Disacappointment · 06/04/2022 18:16

i used to be super confident in my work, academic and practical knowledge and would rarely shy away from big opportunities (e.g. broadcast).

i m a prof in a RG uni, i have a lot of PGR students, a lot of funding, am invited to loads of collaborations, yet the confidence has melted away.

There has not been any particular event, and i can t really entirely blame covid, although it s been a lonely time.

I just dread work, and I doubt everything i do, from big decisions on big projects, to very basic things like not replying-all in emails.

The constant second guessing myself is exhausting.

i m not sure i ll be able to stick at it if things don t improve. I have a feeling it's hormonal (for plenty of reasons and symptoms) but my GP is only interested in pushing ADs (i ve never found to right one that made me feel better).

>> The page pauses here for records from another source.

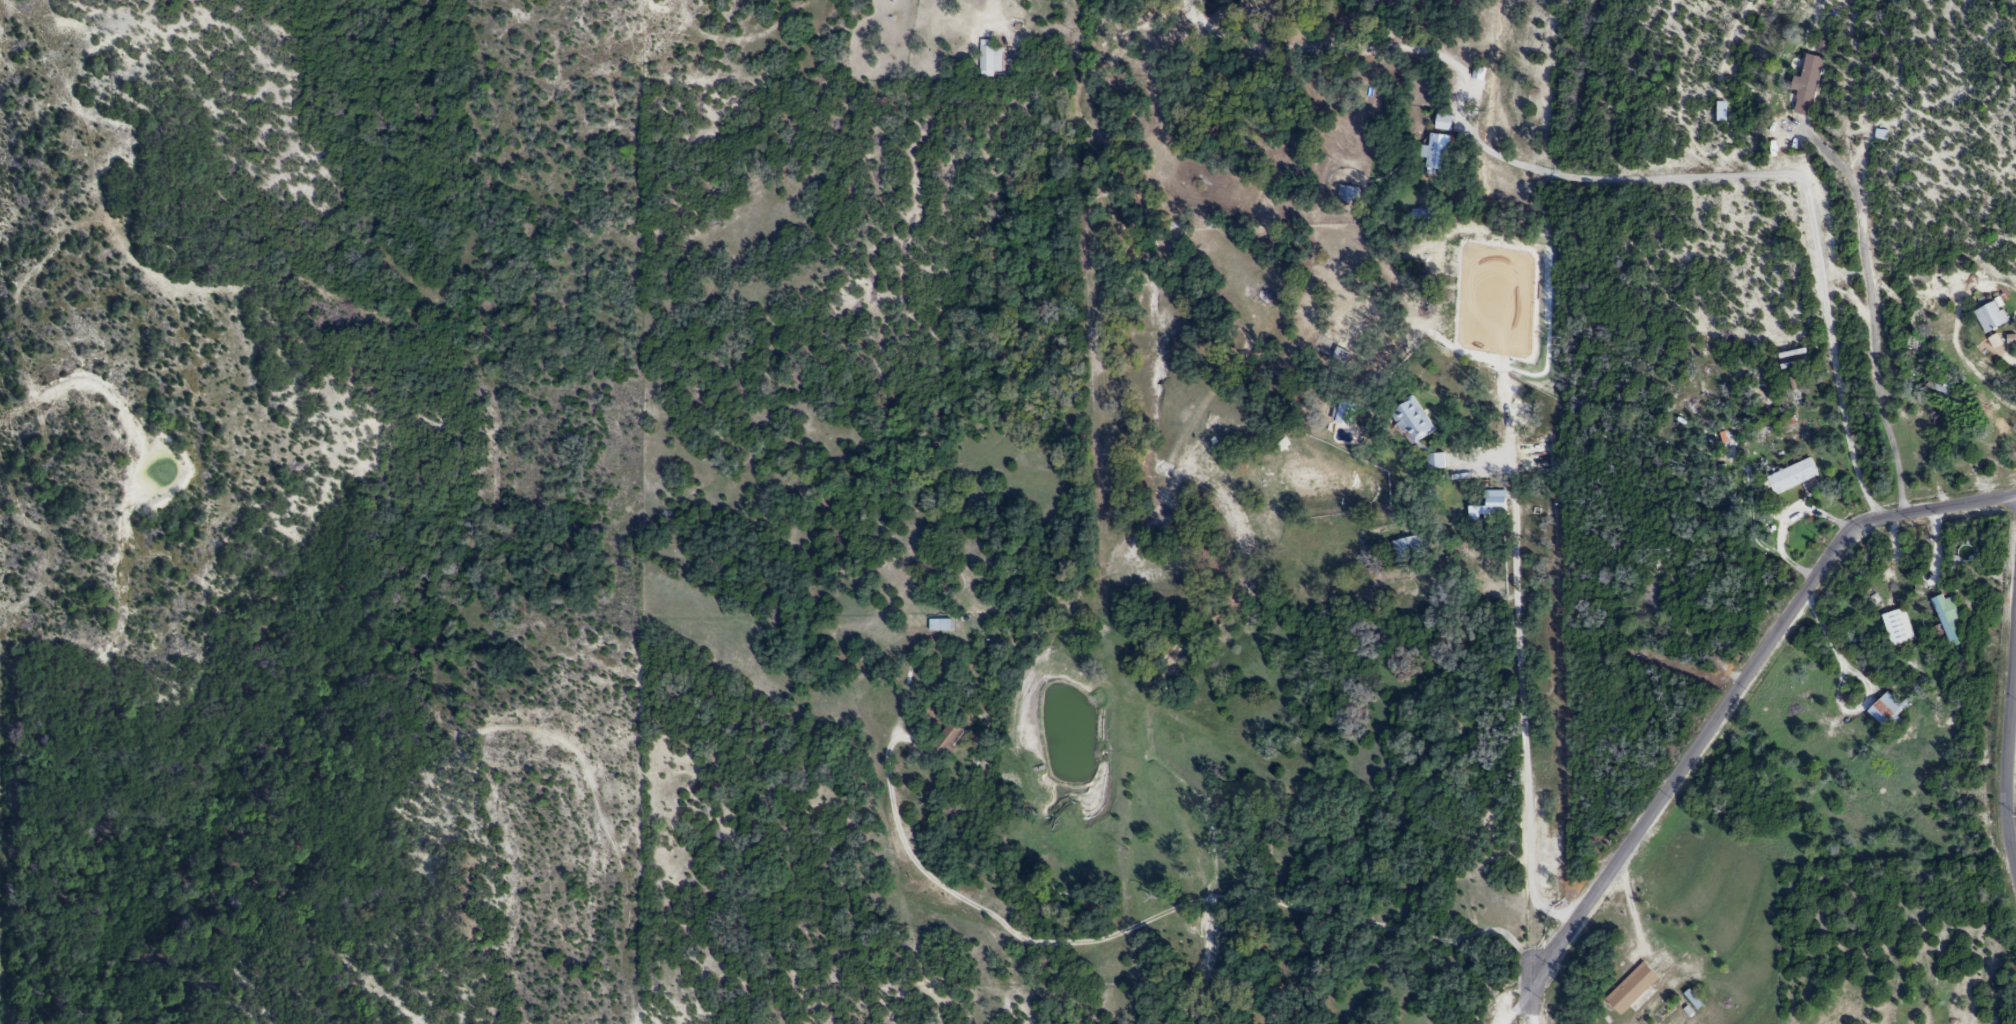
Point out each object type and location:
building: (989, 60)
building: (1806, 87)
building: (1443, 124)
building: (1434, 156)
building: (1348, 196)
road: (1807, 202)
road: (1872, 302)
building: (1342, 413)
building: (1412, 422)
building: (1792, 479)
building: (1493, 506)
road: (1527, 542)
building: (1409, 549)
building: (1946, 619)
building: (938, 627)
building: (1896, 628)
road: (1735, 683)
building: (1886, 713)
building: (946, 739)
road: (2004, 750)
road: (1628, 907)
building: (1630, 990)
road: (1512, 1000)
road: (1532, 1004)

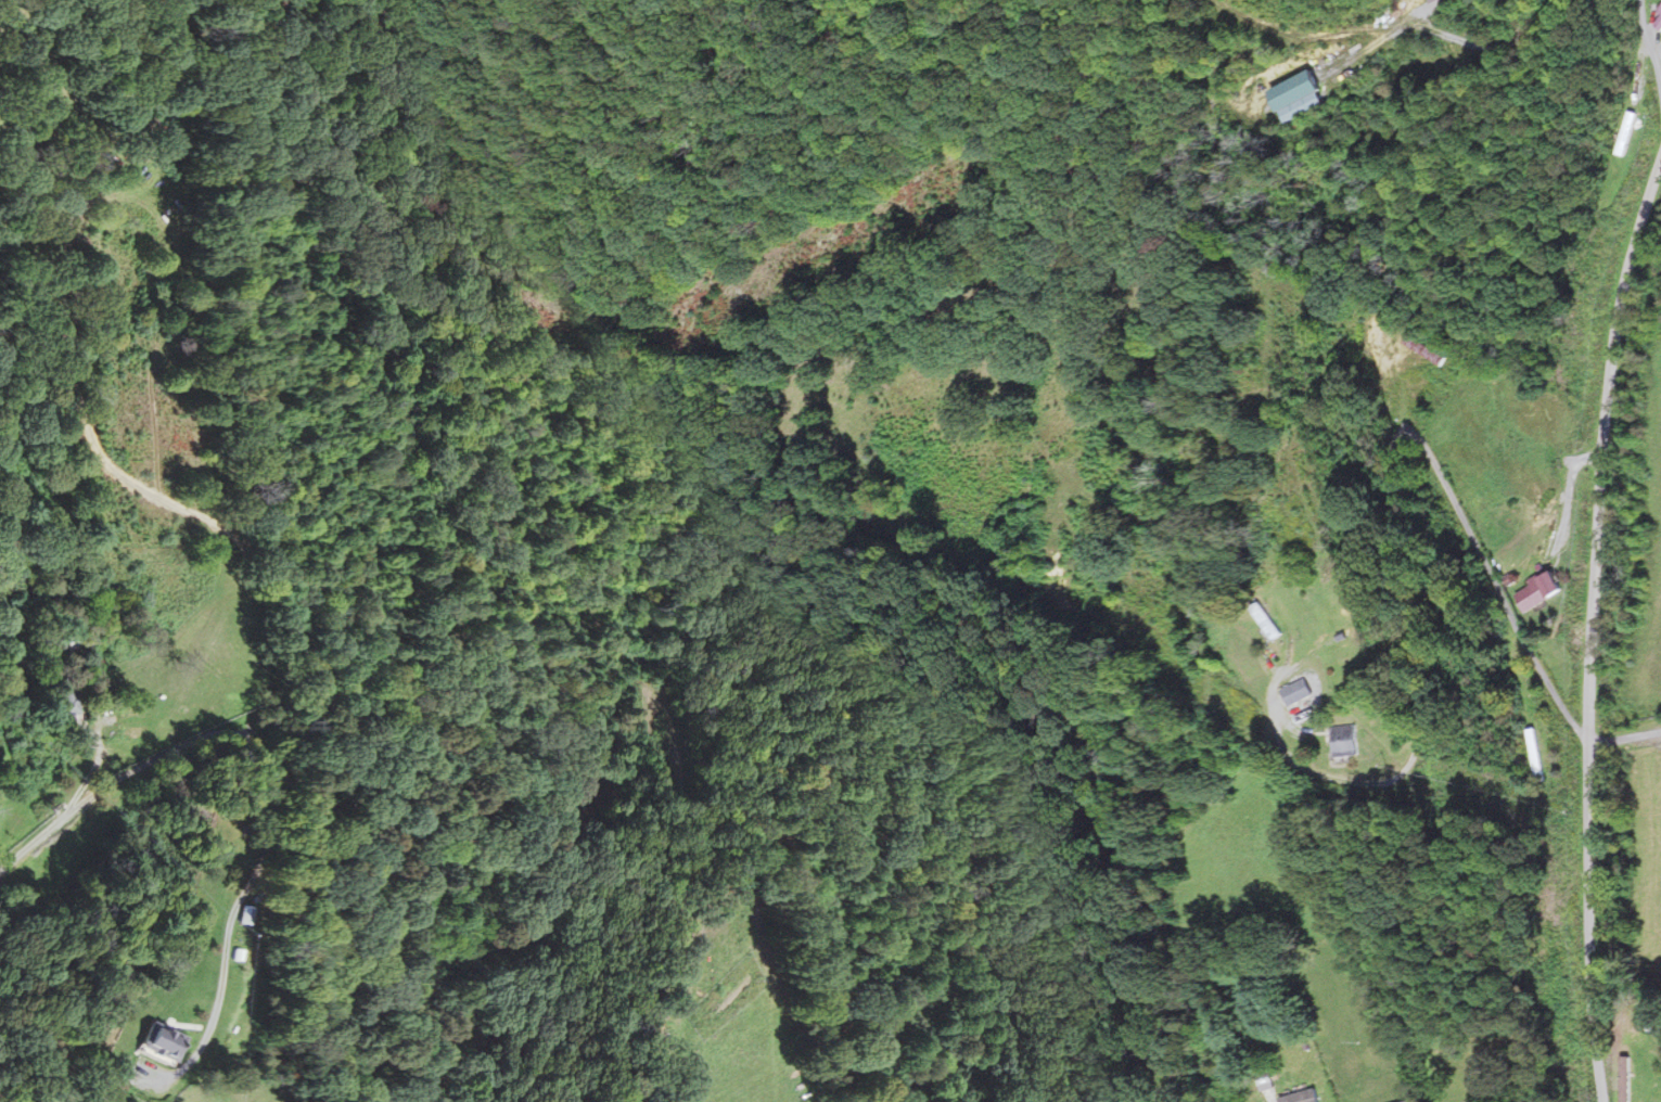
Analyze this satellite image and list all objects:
building: (1448, 3)
building: (1658, 20)
building: (1303, 96)
building: (1627, 133)
road: (84, 429)
road: (1396, 512)
building: (1546, 590)
building: (1271, 620)
road: (1592, 628)
building: (68, 644)
building: (1302, 691)
building: (66, 698)
road: (1625, 737)
building: (1353, 739)
building: (1545, 749)
road: (82, 784)
road: (270, 828)
building: (165, 1042)
road: (1502, 1053)
building: (1626, 1079)
road: (1272, 1096)

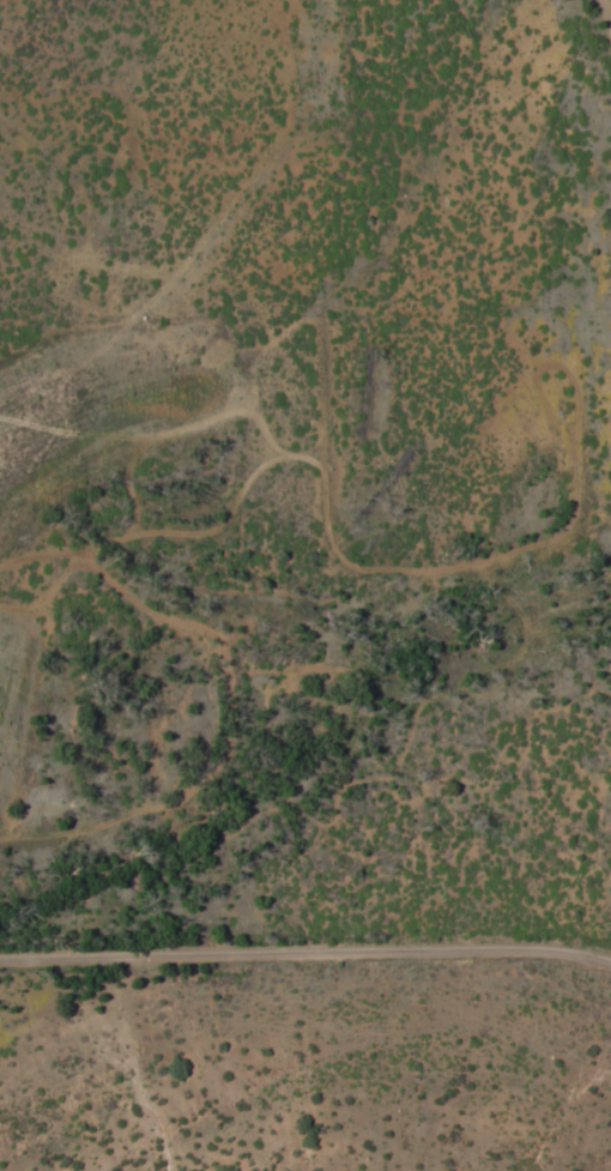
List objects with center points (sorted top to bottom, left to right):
road: (604, 16)
road: (305, 965)

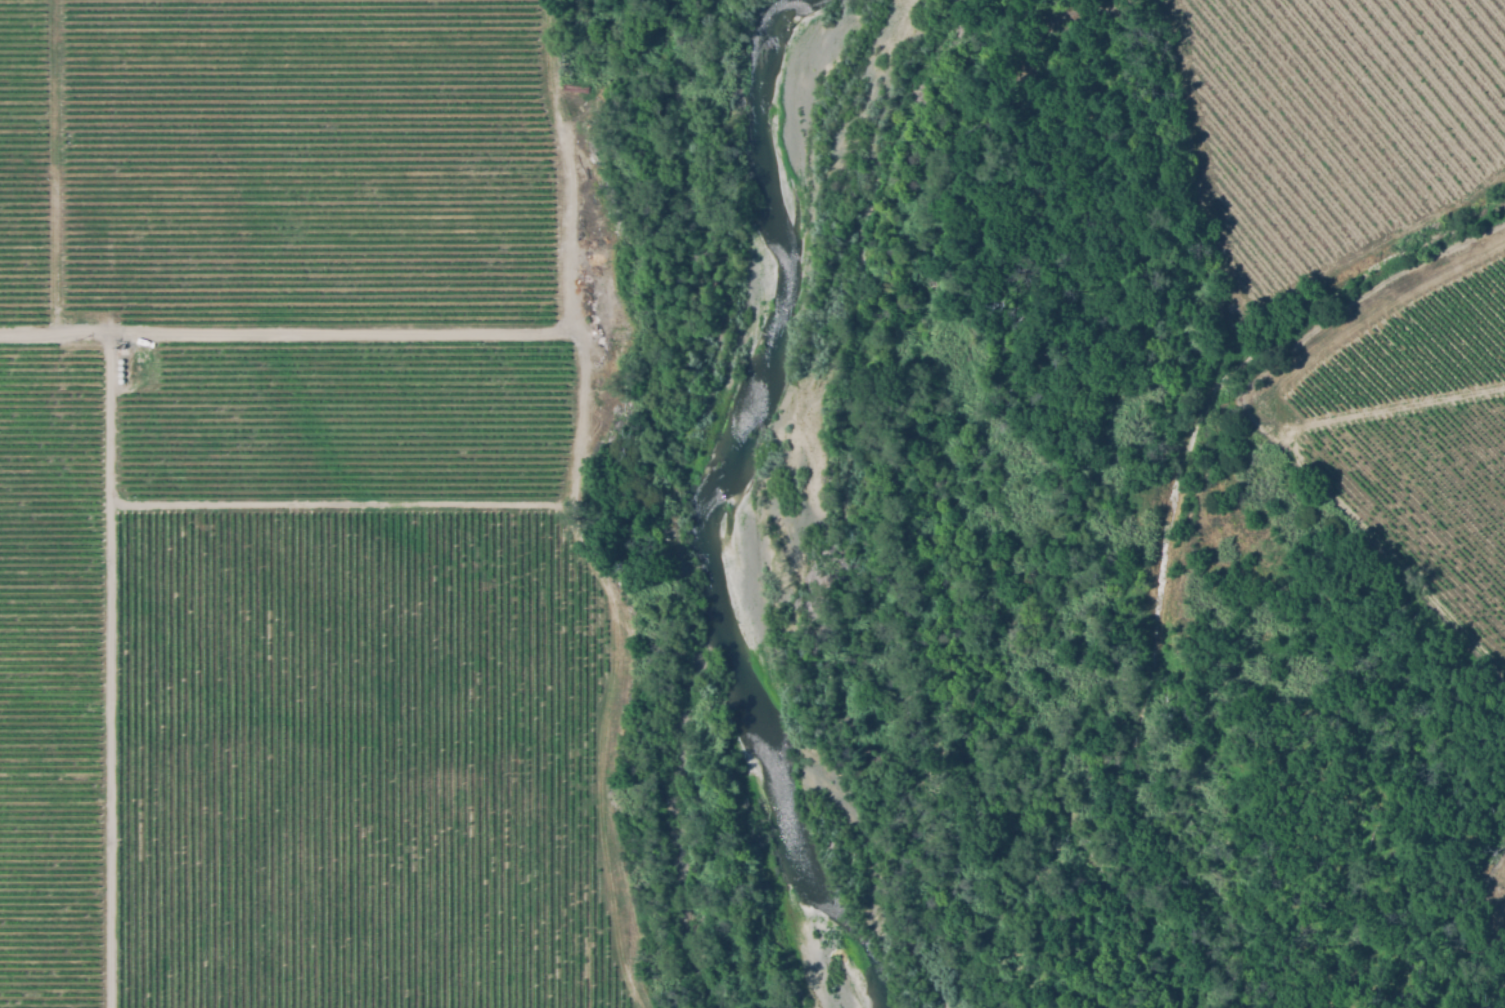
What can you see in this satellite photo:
road: (567, 164)
road: (284, 329)
river: (697, 496)
road: (108, 668)

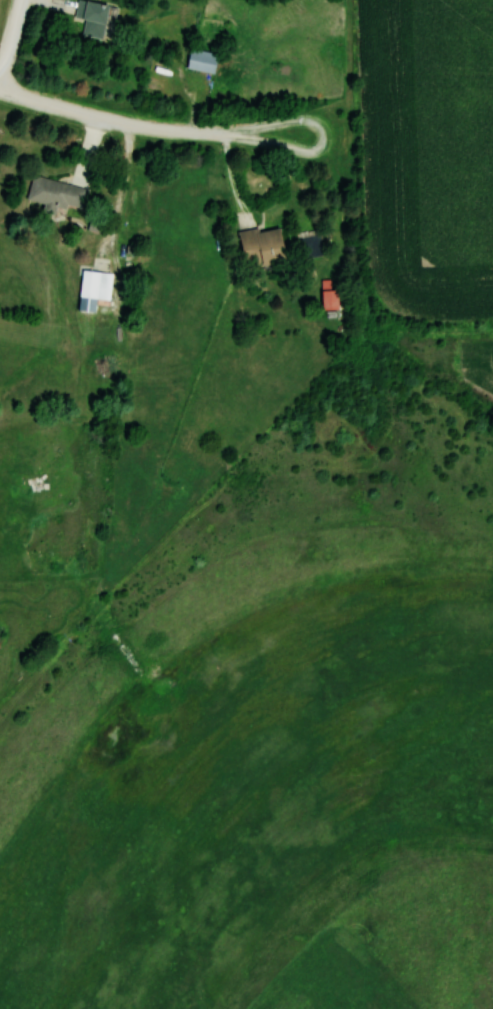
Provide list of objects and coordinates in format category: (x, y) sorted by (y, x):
building: (91, 17)
road: (10, 37)
building: (201, 60)
road: (149, 129)
road: (127, 180)
building: (55, 194)
building: (259, 246)
building: (310, 246)
building: (94, 285)
building: (327, 297)

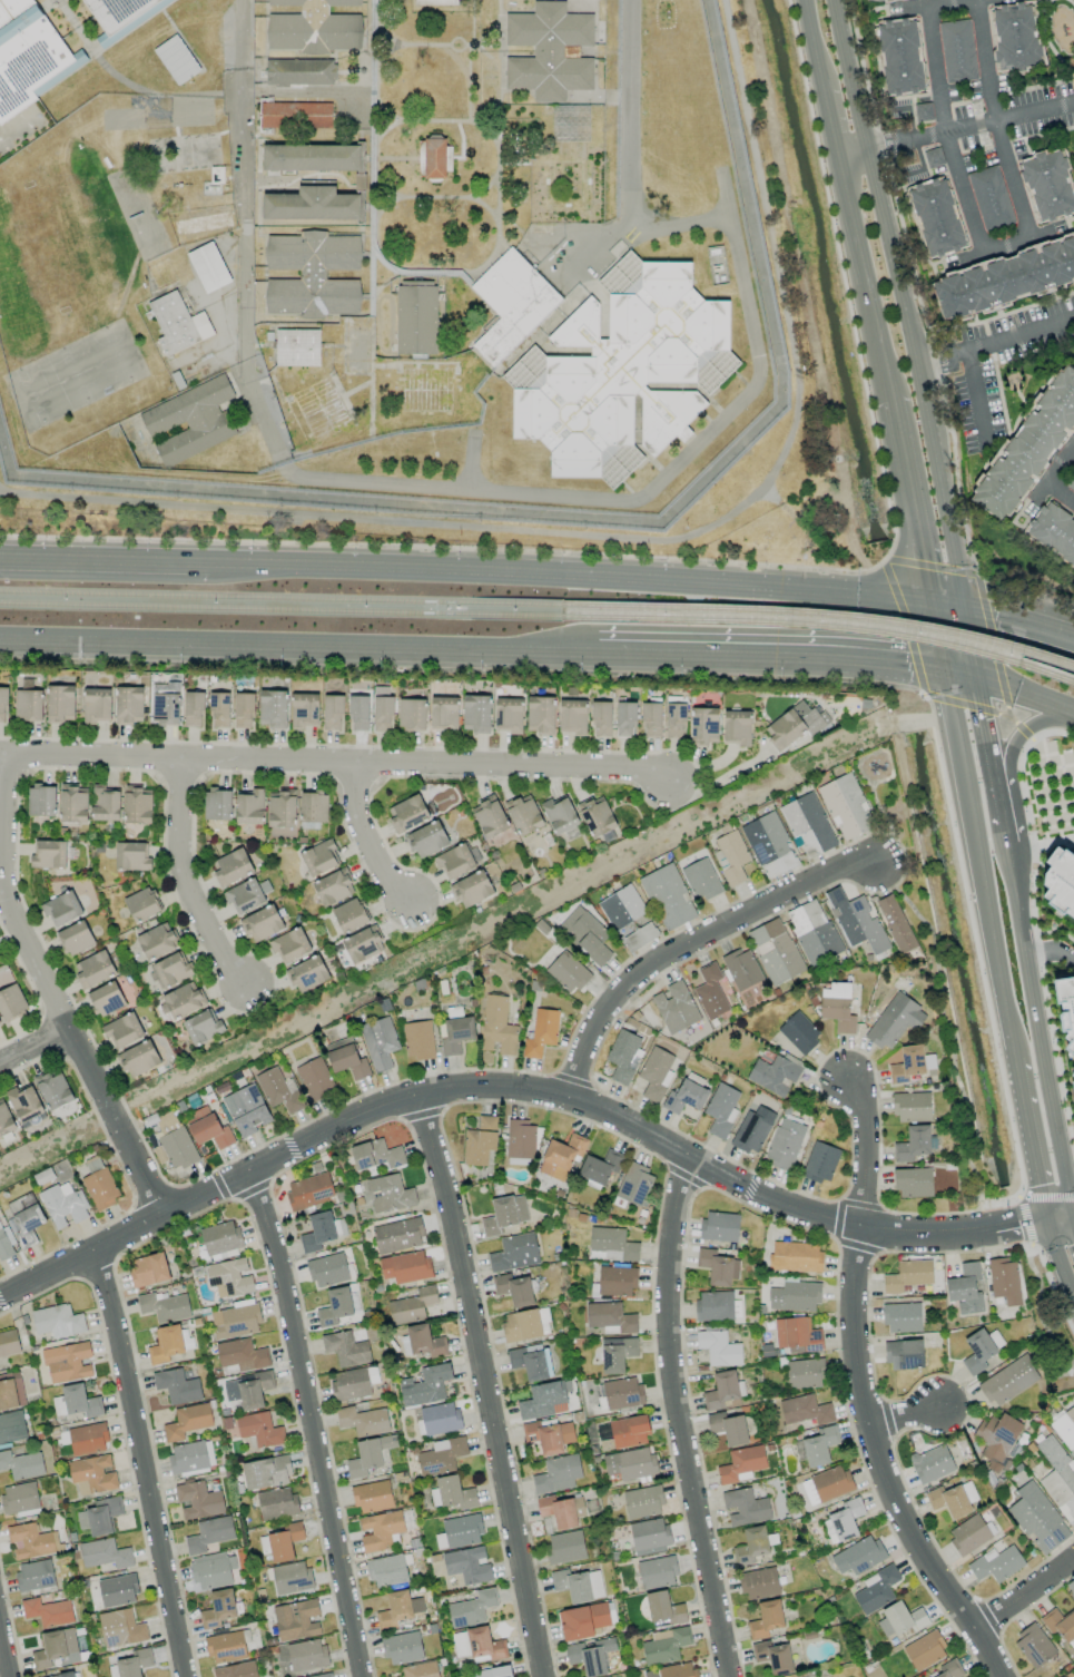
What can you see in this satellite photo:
building: (867, 0)
building: (436, 2)
road: (937, 4)
road: (240, 15)
building: (313, 27)
building: (1015, 38)
road: (813, 44)
building: (549, 51)
building: (956, 51)
building: (27, 55)
building: (899, 57)
building: (176, 59)
building: (300, 72)
building: (923, 112)
building: (295, 114)
road: (994, 122)
road: (831, 123)
road: (970, 123)
road: (944, 133)
building: (183, 152)
road: (853, 154)
building: (311, 157)
building: (433, 157)
building: (933, 157)
building: (1048, 185)
building: (990, 198)
building: (311, 204)
building: (936, 217)
building: (201, 223)
road: (1018, 244)
park: (50, 248)
road: (245, 250)
building: (208, 267)
building: (312, 274)
road: (863, 276)
building: (1005, 279)
road: (900, 302)
building: (511, 304)
building: (415, 317)
building: (177, 323)
road: (1014, 334)
building: (297, 347)
road: (934, 359)
park: (72, 374)
building: (623, 374)
road: (973, 398)
road: (742, 399)
building: (190, 420)
building: (1028, 447)
road: (1053, 477)
building: (1070, 483)
road: (908, 497)
building: (1053, 532)
road: (103, 562)
road: (568, 577)
railway: (280, 599)
traffic signals: (929, 601)
road: (948, 603)
traffic signals: (967, 605)
railway: (280, 609)
railway: (820, 614)
road: (1020, 623)
railway: (820, 625)
road: (936, 636)
road: (973, 642)
road: (298, 648)
road: (691, 657)
road: (864, 663)
traffic signals: (943, 672)
road: (961, 675)
traffic signals: (979, 679)
road: (1026, 697)
building: (2, 704)
building: (60, 704)
building: (96, 704)
building: (28, 705)
building: (128, 705)
building: (165, 708)
building: (193, 709)
building: (272, 709)
building: (382, 709)
building: (219, 710)
building: (242, 710)
building: (304, 710)
building: (332, 712)
building: (443, 712)
building: (358, 713)
building: (475, 713)
building: (411, 714)
building: (540, 714)
building: (508, 715)
building: (571, 716)
building: (601, 718)
building: (624, 719)
building: (651, 720)
building: (674, 720)
building: (703, 725)
building: (736, 727)
building: (794, 727)
road: (992, 763)
road: (1011, 766)
road: (334, 768)
building: (41, 801)
building: (104, 803)
building: (72, 804)
building: (217, 804)
building: (136, 806)
building: (845, 806)
building: (249, 807)
building: (281, 809)
building: (312, 809)
building: (407, 813)
building: (523, 814)
building: (559, 814)
building: (596, 816)
building: (489, 817)
building: (807, 825)
road: (368, 838)
building: (426, 840)
road: (1040, 841)
building: (768, 845)
building: (49, 854)
building: (131, 856)
building: (318, 857)
building: (454, 861)
road: (977, 861)
building: (231, 867)
building: (701, 879)
building: (1060, 880)
road: (194, 881)
road: (17, 884)
building: (332, 887)
building: (471, 889)
building: (247, 895)
building: (667, 897)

is this common for "ageing" female academics?
i m not that old - 44

OP posts:
Weneednewnames · 28/04/2026 20:28

Ha @Mumteedum It came up very near the top of the academic common room thread for me - must have been a hint from the universe/algorithm.

I'm really pleased to hear that you're doing better and feeling liberated from caring about others' opinions. Prior to my current (presumably hormonal) turmoil, I would have said that I wasn't particularly bothered about what people thought of me. Now it's all I can think about!!! Maybe the progesterone in the Mirena could somehow be contributing to it? I also have low thyroid, though it's been treated for about 13 years now.

It's really hard to deal with, anyway, so it's great to hear positive stories from a few years down the line. Glad you're doing well!

Mumteedum · 28/04/2026 20:46

I'm less well with other health issues but I don't know...I think I feel calmer than a few years ago. I've gained perspective from bereavement and other illness...I felt quite flat for a while but I think I've moved past that. I'm feeling quite Teflon/zen in some ways. Don't think the big boss knows how to cope with it but I just give zero fucks.... People kind of freak out a bit when you get to this stage 😂

Doing my job well and having integrity while not caring what others think is quite a good place to be mentally. Ambitious/insecure/self centered types don't like it ...which is also amusing.